● **PAGE EXCERPT**
>>>>

If you've received a spam message in Signal Private Messenger, you know that anyone can contact you as long as they have your linked phone number. But when it comes to the people you're actually trying to have a private conversation with, how do you know it's really them?
When you first strike up a conversation with somebody on Signal, it's a good idea to verify that they are who they say they are. They should also do the same to you. This will help ensure that no man-in-the-middle attack has taken place and that your encrypted conversations are indeed private.
To verify the other person's identity, open up the conversation thread with the individual from Signal's homepage, then tap on their name or phone number at the top. On this screen, tap on "Show Safety Number," which is Signal's fancy way of saying "fingerprint" (a term more familiar in the world of cryptography).
It will say whether or not the user has been verified. There will also be an easy-to-scan QR code and a unique 60-digit number laid out in 12 groups of five digits, which is this conversation's Safety Number. This number is stored the very first time you have communications with the contact. It's in numeric coding, which Signal says is easier to localize than the usual hexadecimal, reduces the size of the encoded value, and improves speed and accuracy.
The Safety Number is actually a "sorted concatenation of two 30-digit individual numeric fingerprints," which allows advanced users to separate the two fingerprints for more complex use-cases. We won't be covering that in this guide, though.
From here, you have a few choices as to how to verify the conversation. Choosing the right one depends on how physically close you are to each other or how secure you'd like this conversation to be. Phone numbers are not embedded in QR codes, so each method below has a similar degree of privacy.
If your contact is local, you could meet up with him/her and have them open up the Safety Number for your conversation in their app. Then, with your Safety Number page also open, tap on your QR code to initiate the camera and scan the QR code on their screen. Afterward, either tap on "Mark as Verified" to confirm (iOS) or tap on the "Verified" toggle (Android).

<<<<

● **SUPPLIED MATERIAL**

>>>>

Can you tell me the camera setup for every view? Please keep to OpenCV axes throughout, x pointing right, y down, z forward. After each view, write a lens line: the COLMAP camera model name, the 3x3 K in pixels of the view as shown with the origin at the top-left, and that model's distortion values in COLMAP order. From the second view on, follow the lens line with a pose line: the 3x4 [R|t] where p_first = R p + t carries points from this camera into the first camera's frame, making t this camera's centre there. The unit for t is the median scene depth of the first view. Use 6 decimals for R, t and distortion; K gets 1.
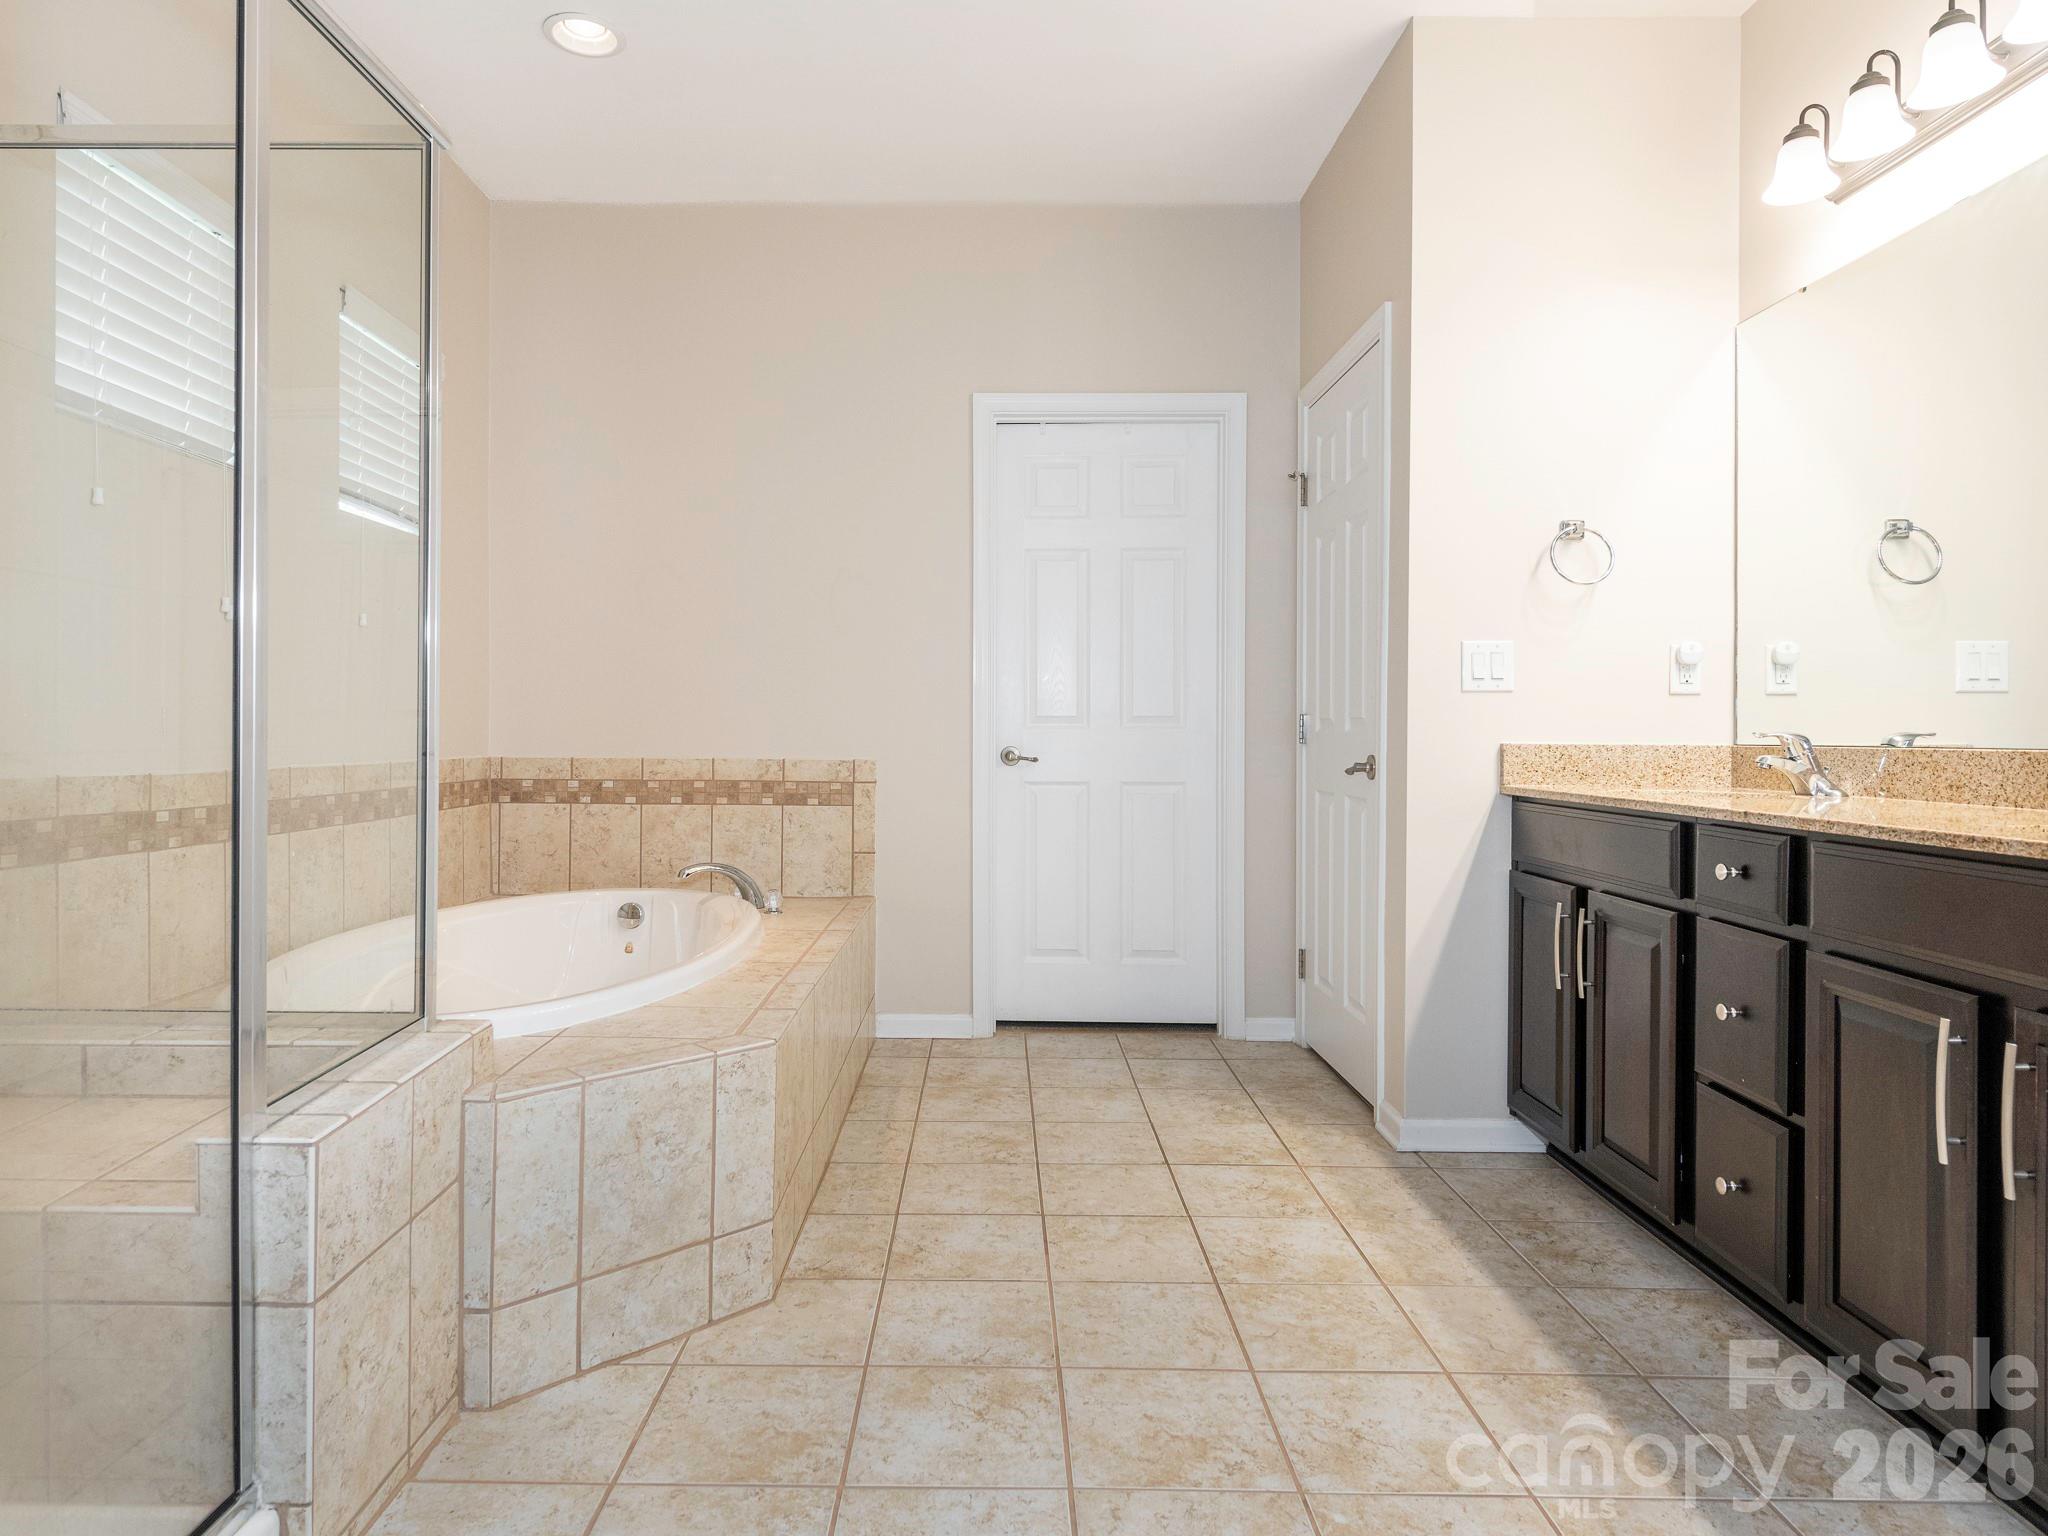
lens RADIAL K [[1172.9, 0, 1026.7], [0, 1172.9, 746.8], [0, 0, 1]] dist [0.019203, -0.010993]
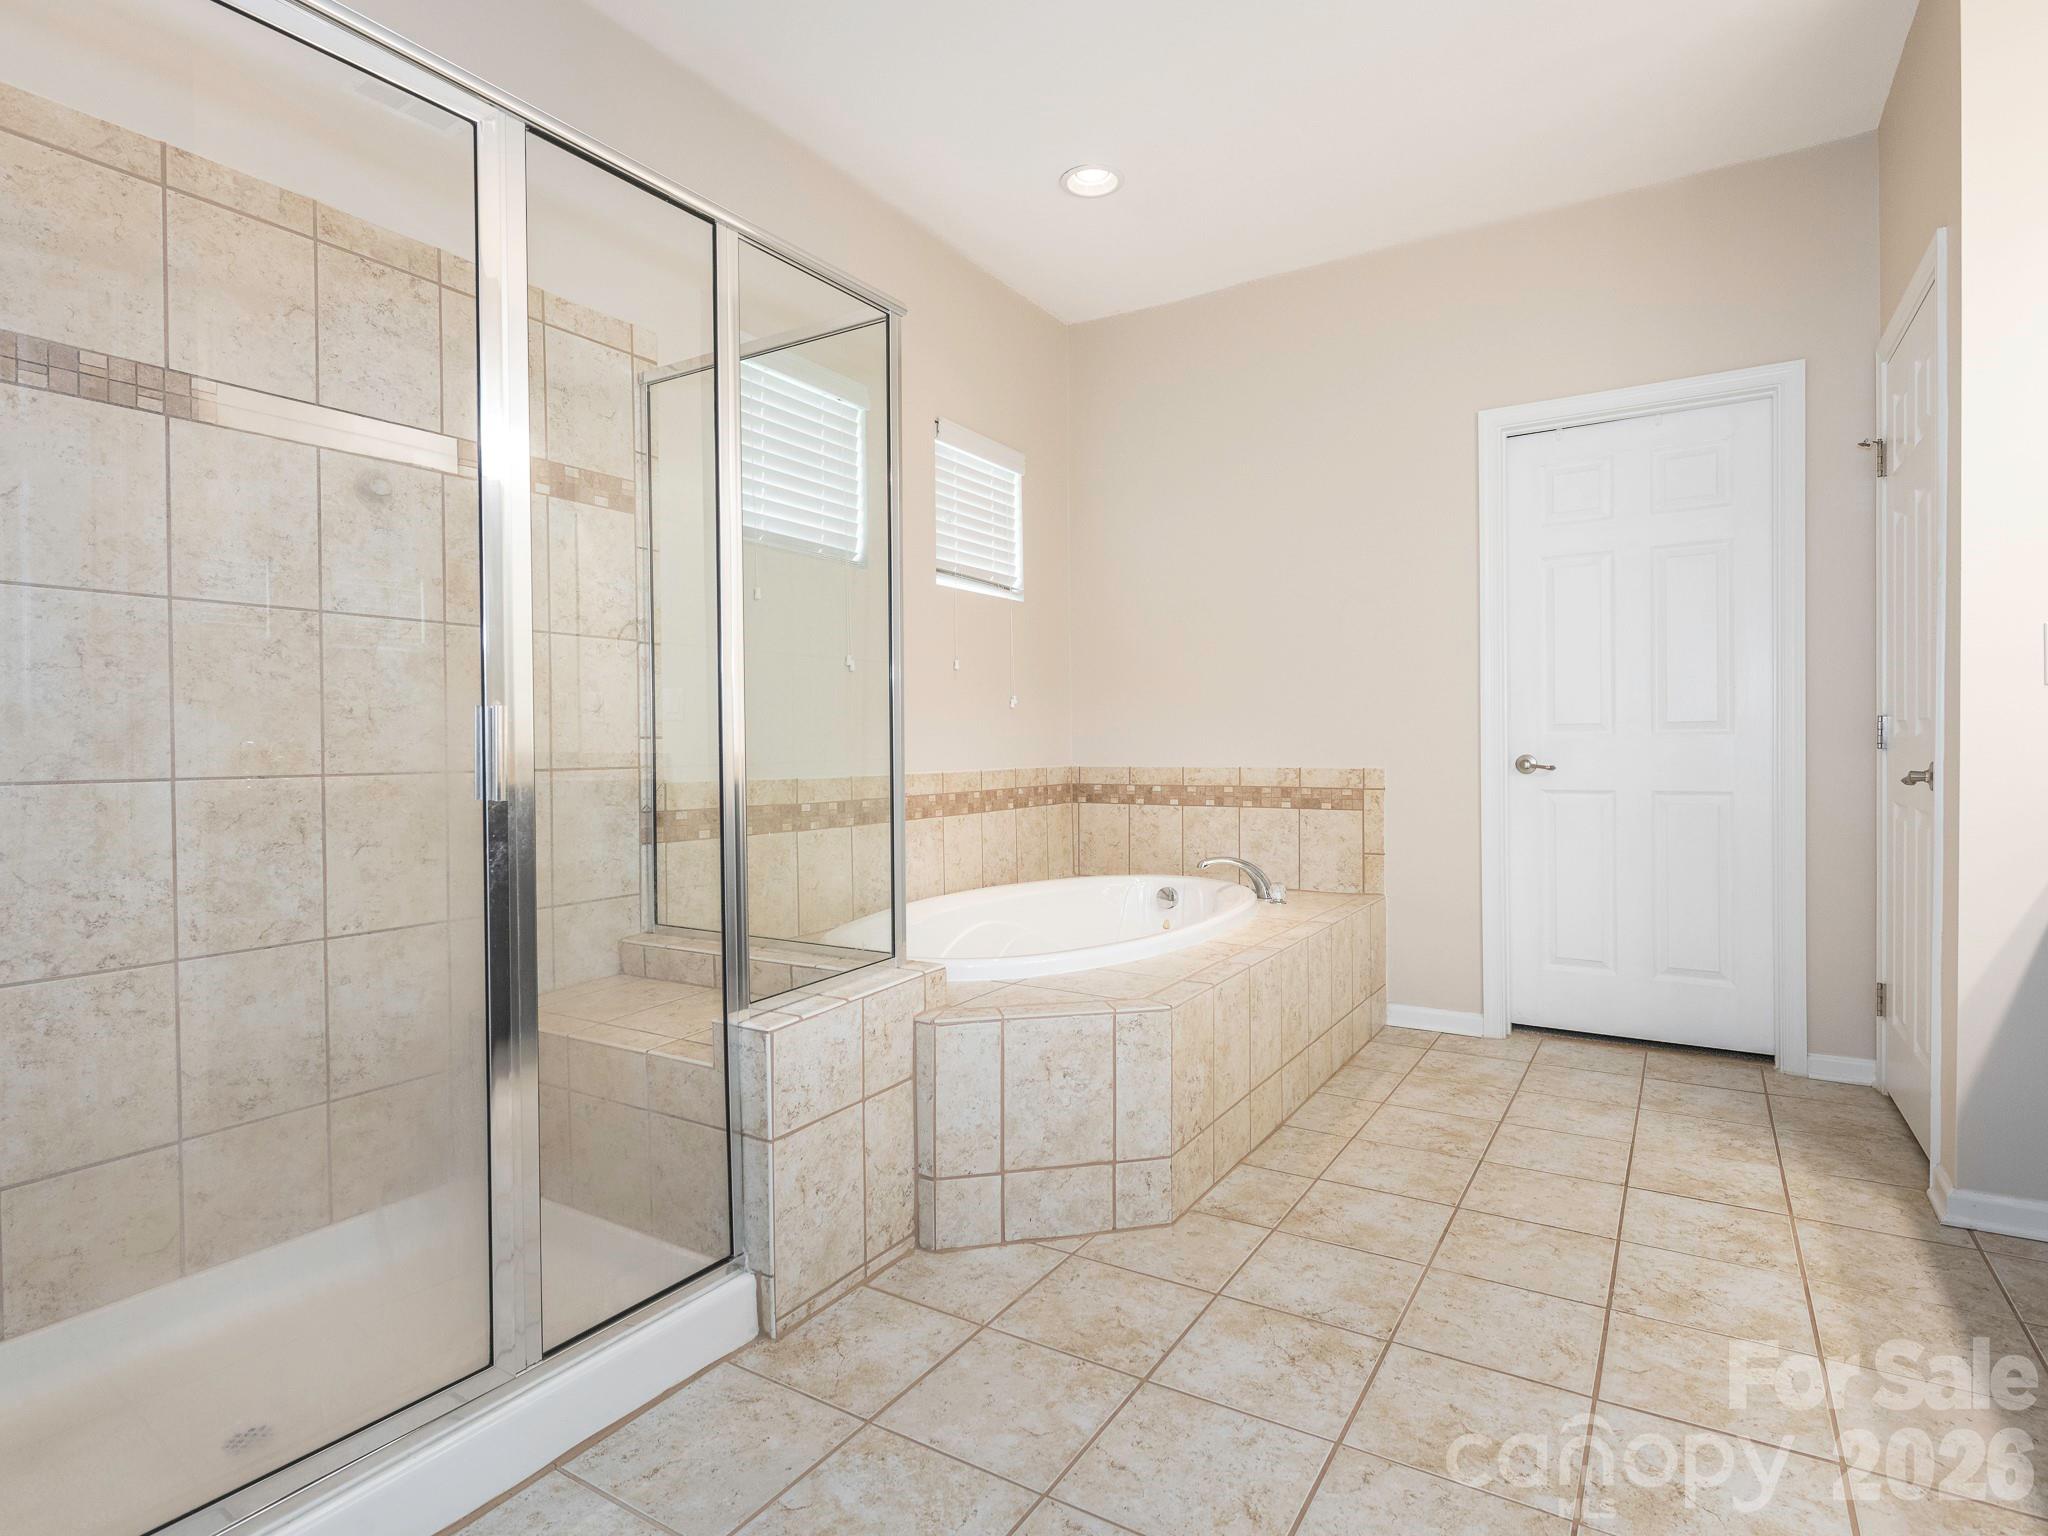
lens RADIAL K [[1037.3, 0, 1028.0], [0, 1037.3, 771.6], [0, 0, 1]] dist [0.004694, -0.006075]
pose [[0.865921, 0.000040, -0.500180, 0.121053], [0.007089, 0.999899, 0.012352, 0.000073], [0.500130, -0.014242, 0.865833, 0.020001]]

<<<<

● **PROBLEM TO SOLVE**
Reproduce the Signal safety number verification guide in full, without any changes.

● **EXPECTED OUTPUT**
If you've received a spam message in Signal Private Messenger, you know that anyone can contact you as long as they have your linked phone number. But when it comes to the people you're actually trying to have a private conversation with, how do you know it's really them?
When you first strike up a conversation with somebody on Signal, it's a good idea to verify that they are who they say they are. They should also do the same to you. This will help ensure that no man-in-the-middle attack has taken place and that your encrypted conversations are indeed private.
To verify the other person's identity, open up the conversation thread with the individual from Signal's homepage, then tap on their name or phone number at the top. On this screen, tap on "Show Safety Number," which is Signal's fancy way of saying "fingerprint" (a term more familiar in the world of cryptography).
It will say whether or not the user has been verified. There will also be an easy-to-scan QR code and a unique 60-digit number laid out in 12 groups of five digits, which is this conversation's Safety Number. This number is stored the very first time you have communications with the contact. It's in numeric coding, which Signal says is easier to localize than the usual hexadecimal, reduces the size of the encoded value, and improves speed and accuracy.
The Safety Number is actually a "sorted concatenation of two 30-digit individual numeric fingerprints," which allows advanced users to separate the two fingerprints for more complex use-cases. We won't be covering that in this guide, though.
From here, you have a few choices as to how to verify the conversation. Choosing the right one depends on how physically close you are to each other or how secure you'd like this conversation to be. Phone numbers are not embedded in QR codes, so each method below has a similar degree of privacy.
If your contact is local, you could meet up with him/her and have them open up the Safety Number for your conversation in their app. Then, with your Safety Number page also open, tap on your QR code to initiate the camera and scan the QR code on their screen. Afterward, either tap on "Mark as Verified" to confirm (iOS) or tap on the "Verified" toggle (Android).